I did not support the measures with regard to prisoner voting that eventually passed the parliament that only those serving sentences over three years be excluded from the roll. This was a reduction from the original five years in the Commonwealth Electoral Act. As the reduction to three years was passed by both houses, I am willing to retain that compromise in my amendments to remove the government’s total exclusion of anyone serving a custodial sentence, regardless of whether it is two months or two years, from the electoral roll and to retain the status quo. This policy is designed to do nothing more than further enhance the electorate’s perception that the government is tough on crime and criminals. Sure, but it is too tough, I would believe, in excluding all prisoners from a right to a vote, which should in any humane society be part of a rehabilitation process.

I said before in this place that some people commit crimes and are not jailed but retain the right to vote. Some are jailed and later found to be innocent. The blanket disenfranchisement ignores the reality of our justice system, which is that it is imperfect and fallible. From my experience in Calare, unless we pay particular attention to the rehabilitation of prisoners and offer them rights which they can appreciate as rights—indeed, their participation in a fundamental process in our society—it will only further cement behaviour which will continue to be antisocial and which will exacerbate crime. It will certainly have a more negative outcome in the long run.

I draw the House’s attention to the Indigenous prisoner population, which is a huge percentage—up to 30 per cent—of the prison population in Bathurst jail.

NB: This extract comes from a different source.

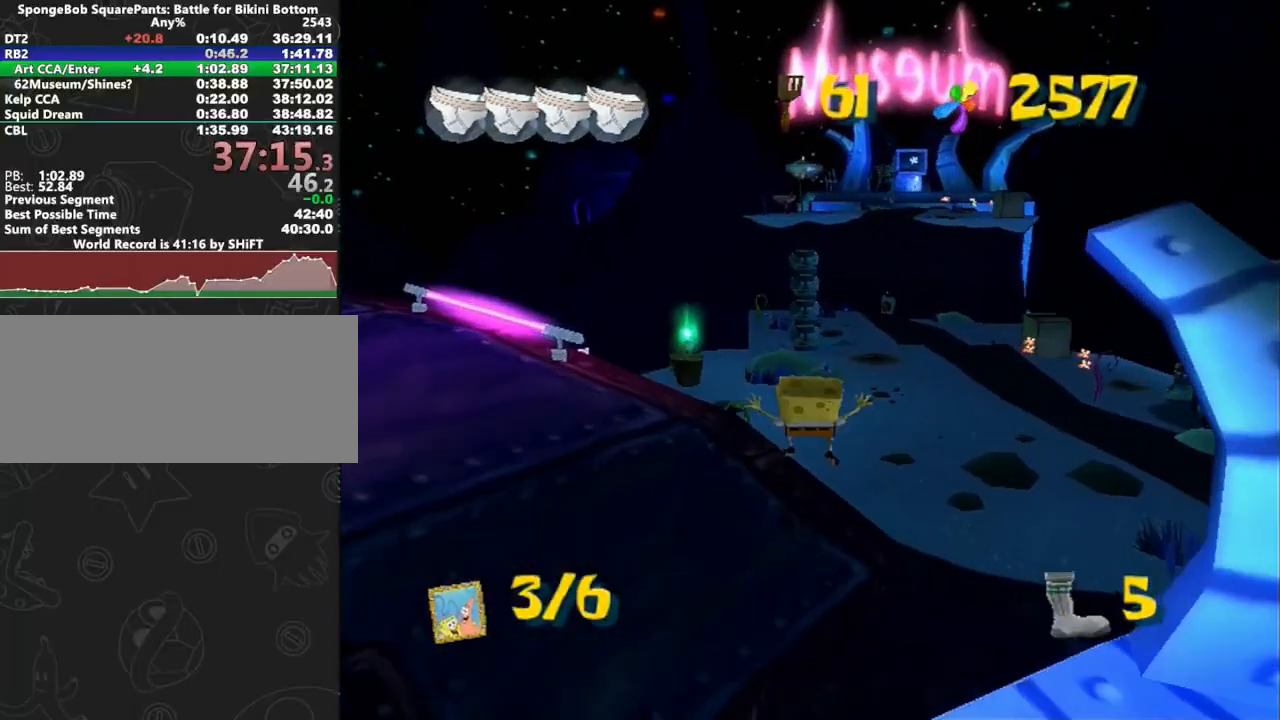
{"buttons": [], "left_stick": "up", "right_stick": "center", "button_events": [[183, "A", "up"]]}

Indigenous prisoners make up 22 per cent of our prison population, which is up from 14.2 per cent in 1992. This statistic is screaming out at us. Here is something that needs to be attended to. Having spent time with those incarcerated in Kirkconnell, Bathurst and Lithgow jails, I believe many of those people recognise they have made a mistake and many of them would want the right to have a say as part of the rehabilitation process and not one that encourages recidivism.

In a similar vein my amendments (6) to (15), (17) and (18) will retain the status quo in respect of the closure of the roll seven days after the election writ is issued. This would avoid the disenfranchisement of hundreds of thousands of Australians who will enrol or change their enrolment. Much of this has been covered in other debate. I would only say that it is a better process to have students and young people in my electorate engage when the election is called and then take part in that election than to have them take no part whatever in the process. (Extension of time granted)

Finally, as the AEC has consistently stated in past inquiries into electoral matters, the commission is not of the view that so-called last-minute enrolments overburden it nor present a risk to the integrity of the roll. There has not been support for early closure of the roll from the AEC. In this debate it has been suggested that in the Senate inquiry into the bill the commissioner reversed this long-held opinion. I have looked at the Hansard of the inquiry and I am satisfied that, far from supporting the early closure of the roll, the current commissioner merely gave his opinion on the impact the early closure of the roll would have on the commission and its workload. I seek support for these amendments and I will be seeking a division. I will be moving subsequent amendments.